Rival schools attempted to seduce Amil to pitch for them by the time he reached the 11th grade, but, ever stubborn, he would hear none of it. Drab and virulent as it was, he would rather pitch for his hometown Badgers and win five games a year than play for the schools that painted his whole village as a bunch of incorrigible drunks. For the most part, this disparaging sentiment was correct, Amil knew that much, but he wouldn’t give those other folks the satisfaction. Maybe it was the hick in him, the absence of a proper role model, or the poverty that stalked him like a shadow. Whatever the causes, a selfish streak was harbored within him, with a deep desire to prove others wrong by doing things the hard way. After all, he was one of them, an anonymous lowlife from Fog Lake. At least, for a little while longer.
Part 2. A way out
It wasn’t often that an outsider would trip across the border into Fog Lake. There was no earthly reason to visit such a place, and few knew of its existence. But on a warm spring day, Fog Lake is where Ron Jacks found himself. His ancient
grandmother had recently passed away, and it was Ron who was burdened with the task of sorting out all the garbage she disguised as possessions.
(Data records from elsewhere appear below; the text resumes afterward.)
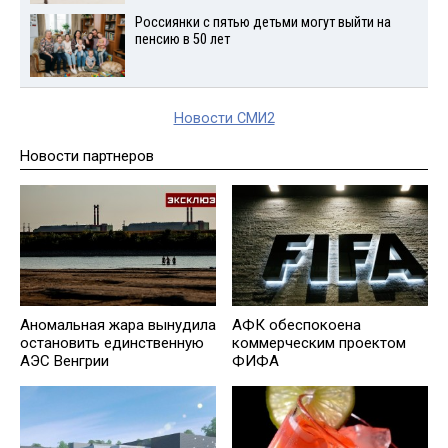
Россиянки с пятью детьми могут выйти на
пенсию в 50 лет
Новости СМИ2
Новости партнеров
Аномальная жара вынудила
АФК обеспокоена
остановить единственную
коммерческим проектом
АЭС Венгрии
ФИФА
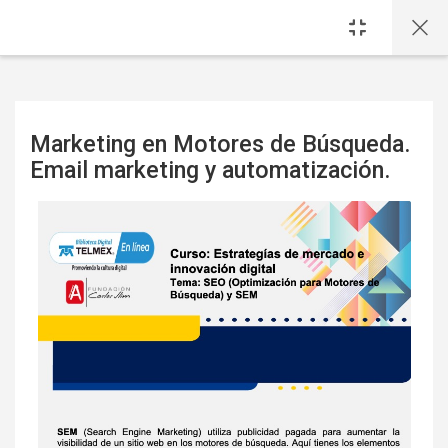
Saltar al contenido principal
Marketing en Motores de Búsqueda.
Email marketing y automatización.
Requisitos de finalización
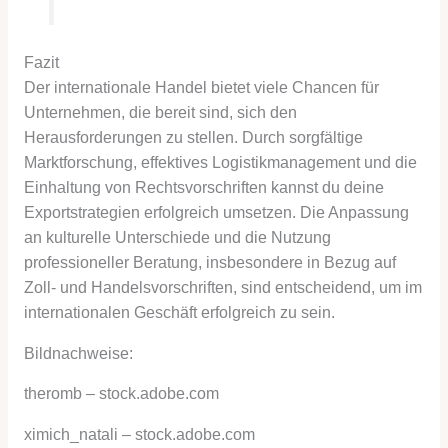
Fazit
Der internationale Handel bietet viele Chancen für
Unternehmen, die bereit sind, sich den
Herausforderungen zu stellen. Durch sorgfältige
Marktforschung, effektives Logistikmanagement und die
Einhaltung von Rechtsvorschriften kannst du deine
Exportstrategien erfolgreich umsetzen. Die Anpassung
an kulturelle Unterschiede und die Nutzung
professioneller Beratung, insbesondere in Bezug auf
Zoll- und Handelsvorschriften, sind entscheidend, um im
internationalen Geschäft erfolgreich zu sein.
Bildnachweise:
theromb
– stock.adobe.com
ximich_natali
– stock.adobe.com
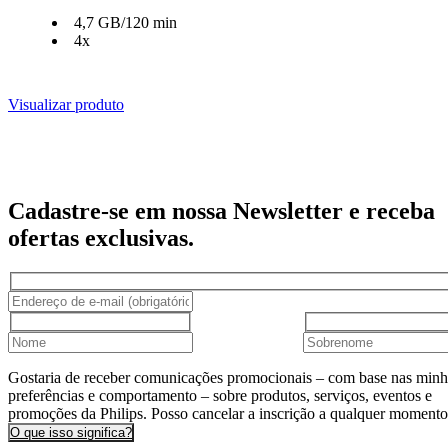
4,7 GB/120 min
4x
Visualizar produto
Cadastre-se em nossa Newsletter e receba
ofertas exclusivas.
Gostaria de receber comunicações promocionais – com base nas minh
preferências e comportamento – sobre produtos, serviços, eventos e
promoções da Philips. Posso cancelar a inscrição a qualquer momento
O que isso significa?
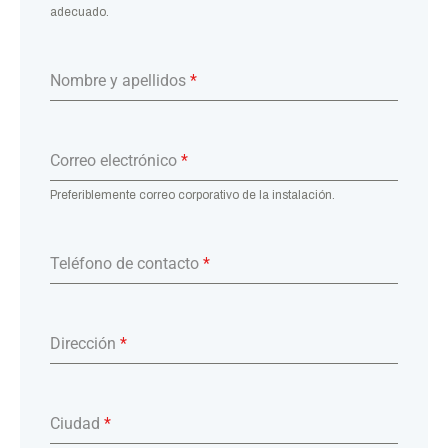
adecuado.
Nombre y apellidos
*
Correo electrónico
*
Preferiblemente correo corporativo de la instalación.
Teléfono de contacto
*
Dirección
*
Ciudad
*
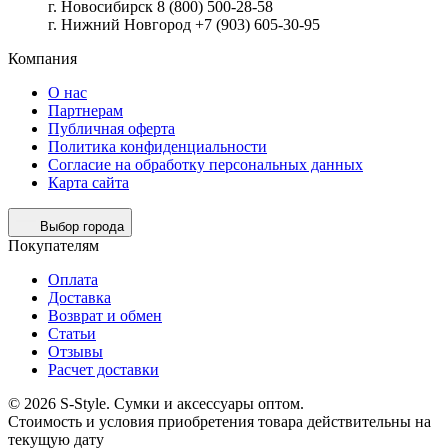
г. Новосибирск 8 (800) 500-28-58
г. Нижний Новгород +7 (903) 605-30-95
Компания
О нас
Партнерам
Публичная оферта
Политика конфиденциальности
Согласие на обработку персональных данных
Карта сайта
Выбор города
Покупателям
Оплата
Доставка
Возврат и обмен
Статьи
Отзывы
Расчет доставки
© 2026 S-Style. Сумки и аксессуары оптом.
Cтоимость и условия приобретения товара действительны на
текущую дату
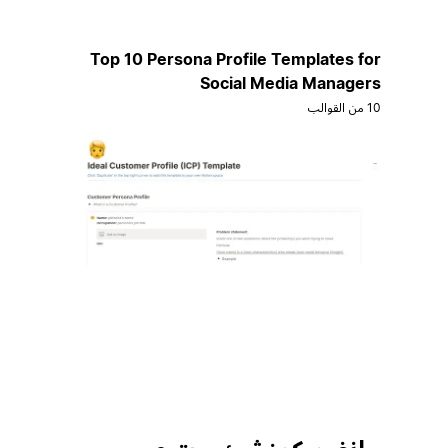
Top 10 Persona Profile Templates for
Social Media Managers
10 من القوالب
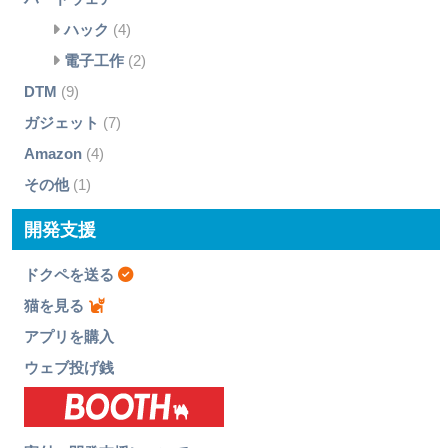
ハック
(4)
電子工作
(2)
DTM
(9)
ガジェット
(7)
Amazon
(4)
その他
(1)
開発支援
ドクペを送る
猫を見る
アプリを購入
ウェブ投げ銭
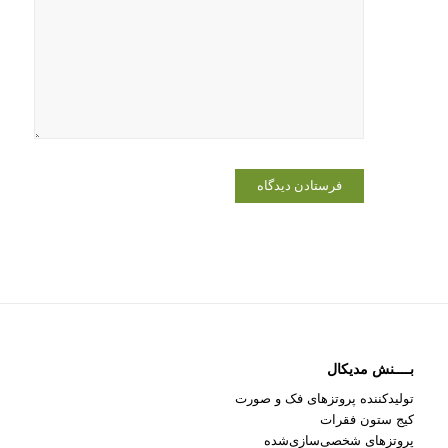
وبسایت من
در مرورگر
برای زمانی
که دوباره
دیدگاهی
می‌نویسم.
بــــنش مدیکال
تولیدکننده پروتزهای فک و صورت
کیج ستون فقرات
پروتزهای شخصی‌سازی‌شده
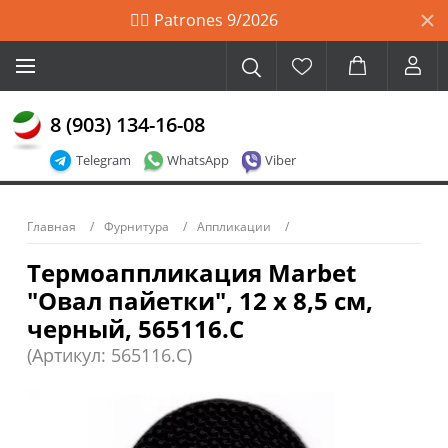
🙋‍♀️ Patrones 9/2026
8 (903) 134-16-08
Telegram
WhatsApp
Viber
Главная
Фурнитура
Аппликации
Термоаппликация Marbet
"Овал пайетки", 12 х 8,5 см,
черный, 565116.C
(Артикул: 565116.C)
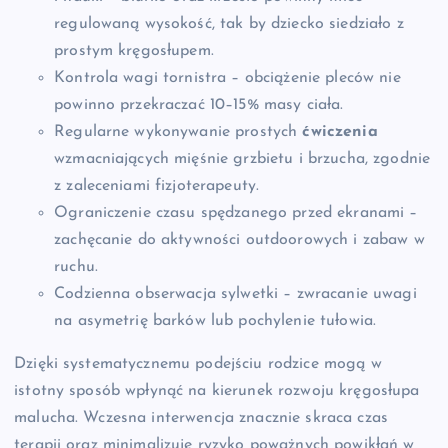
regulowaną wysokość, tak by dziecko siedziało z
prostym kręgosłupem.
Kontrola wagi tornistra – obciążenie pleców nie
powinno przekraczać 10–15% masy ciała.
Regularne wykonywanie prostych
ćwiczenia
wzmacniających mięśnie grzbietu i brzucha, zgodnie
z zaleceniami fizjoterapeuty.
Ograniczenie czasu spędzanego przed ekranami –
zachęcanie do aktywności outdoorowych i zabaw w
ruchu.
Codzienna obserwacja sylwetki – zwracanie uwagi
na asymetrię barków lub pochylenie tułowia.
Dzięki systematycznemu podejściu rodzice mogą w
istotny sposób wpłynąć na kierunek rozwoju kręgosłupa
malucha. Wczesna interwencja znacznie skraca czas
terapii oraz minimalizuje ryzyko poważnych powikłań w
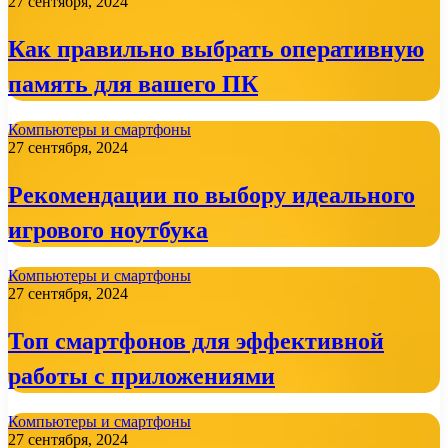
27 сентября, 2024
Как правильно выбрать оперативную
память для вашего ПК
Компьютеры и смартфоны
27 сентября, 2024
Рекомендации по выбору идеального
игрового ноутбука
Компьютеры и смартфоны
27 сентября, 2024
Топ смартфонов для эффективной
работы с приложениями
Компьютеры и смартфоны
27 сентября, 2024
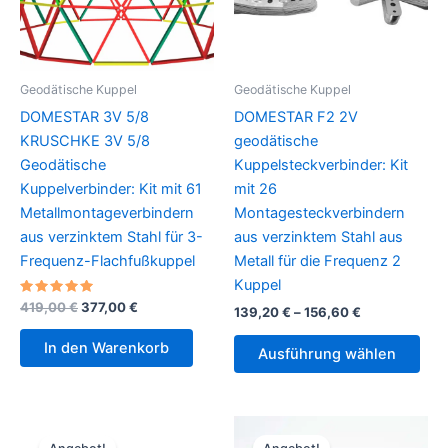
Geodätische Kuppel
Geodätische Kuppel
DOMESTAR 3V 5/8
DOMESTAR F2 2V
KRUSCHKE 3V 5/8
geodätische
Geodätische
Kuppelsteckverbinder: Kit
Kuppelverbinder: Kit mit 61
mit 26
Metallmontageverbindern
Montagesteckverbindern
aus verzinktem Stahl für 3-
aus verzinktem Stahl aus
Frequenz-Flachfußkuppel
Metall für die Frequenz 2
Kuppel
Bewertet
Ursprünglicher
Aktueller
419,00
€
377,00
€
Preisspanne:
139,20
€
–
156,60
€
mit
Preis
Preis
139,20 €
5.00
Die
war:
ist:
von 5
bis
In den Warenkorb
Ausführung wählen
419,00 €
377,00 €.
Pro
156,60 €
weis
meh
Vari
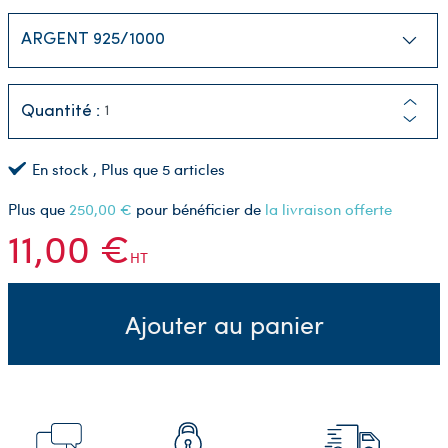
Quantité :
En stock
, Plus que
5
articles
Plus que
250,00 €
pour bénéficier de
la livraison offerte
11,00 €
HT
Ajouter au panier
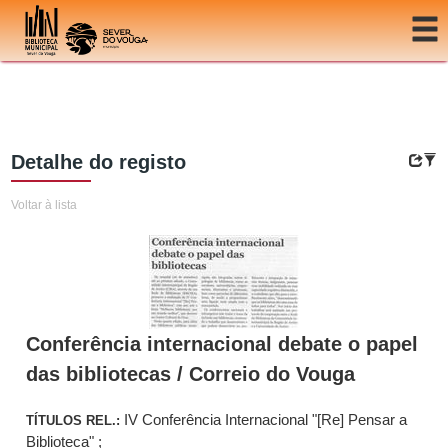
Ir para o conteúdo
Detalhe do registo
Voltar à lista
Conferência internacional debate o papel
das bibliotecas / Correio do Vouga
IV Conferência Internacional "[Re] Pensar a
TÍTULOS REL.:
Biblioteca" ;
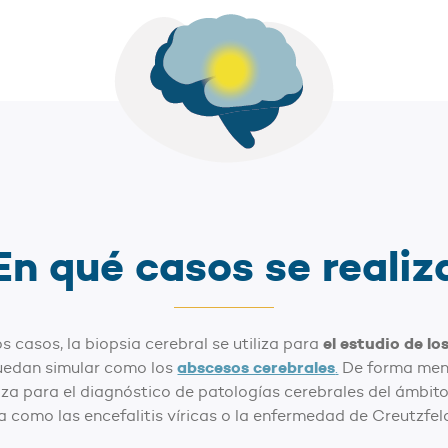
En qué casos se realiz
el estudio de lo
s casos, la biopsia cerebral se utiliza para
abscesos cerebrales
puedan simular como los
.
De forma meno
iza para el diagnóstico de patologías cerebrales del ámbito
a como las encefalitis víricas o la enfermedad de Creutzfe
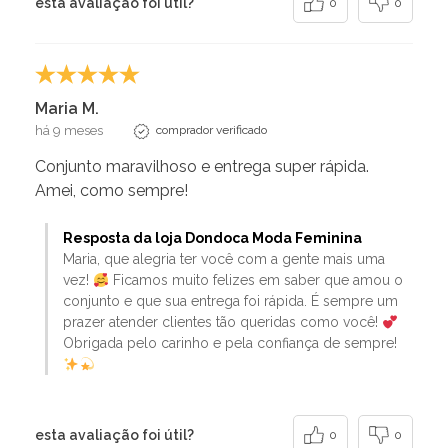
esta avaliação foi útil?
0
0
Maria M.
há 9 meses
comprador verificado
Conjunto maravilhoso e entrega super rápida.
Amei, como sempre!
Resposta da loja Dondoca Moda Feminina
Maria, que alegria ter você com a gente mais uma
vez!
Ficamos muito felizes em saber que amou o
conjunto e que sua entrega foi rápida. É sempre um
prazer atender clientes tão queridas como você!
Obrigada pelo carinho e pela confiança de sempre!
esta avaliação foi útil?
0
0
He wasn’t the only family Emilia Jacks had left, he was simply the only one who cared enough to go back and see that she received a proper burial.
It was an odd experience. He knew his roots were sunk in Appalachia, but he never would have guessed that the soil they grew among could have been so bitten. As he walked down Center Street toward the dilapidated wreck of his grandmother’s home, Ron felt as though he were traveling back in time to some forgotten era of ignorance and lawlessness. It wasn’t a Wild-West feel that he sensed. A rough yet romantic image of life lived in harder times. This was something far different, something truly sad that spoke of devolution and illness. Fog Lake, it seemed, was the cradle of misery.
The morning air was peppered with country music that sailed out from the open garage of an old body shop. It was a sharp and discordant crackle, as a stereo long past its expiration purged itself of the tunes. During his journey, Ron’s nose was treated to a bouquet of exhaust, and that foul odor given off by the overgrowth of damp weeds. He looked up from the crippled sidewalk that challenged his step and set his eyes on the peaks which towered in the distance. It was a strange vision. The mountains appeared so majestic and strong, and yet at their feet lay their ill-begotten child. Gangly and suffering unspeakable torments of disease, this tortured offspring seemed to beg for the mercy of euthanasia.
At thirty-five, Ron had always been a jovial fellow, his sense of humor proportionate to his ample waist-line. But his senses cautioned him not to engage the locals. He wasn’t one of them, and every black-eyed citizen of Fog Lake could smell his foreign stench. The glances they gave him were of suspicion and impatience, so Ron figured it better to keep to himself and handle his business with a quiet urgency.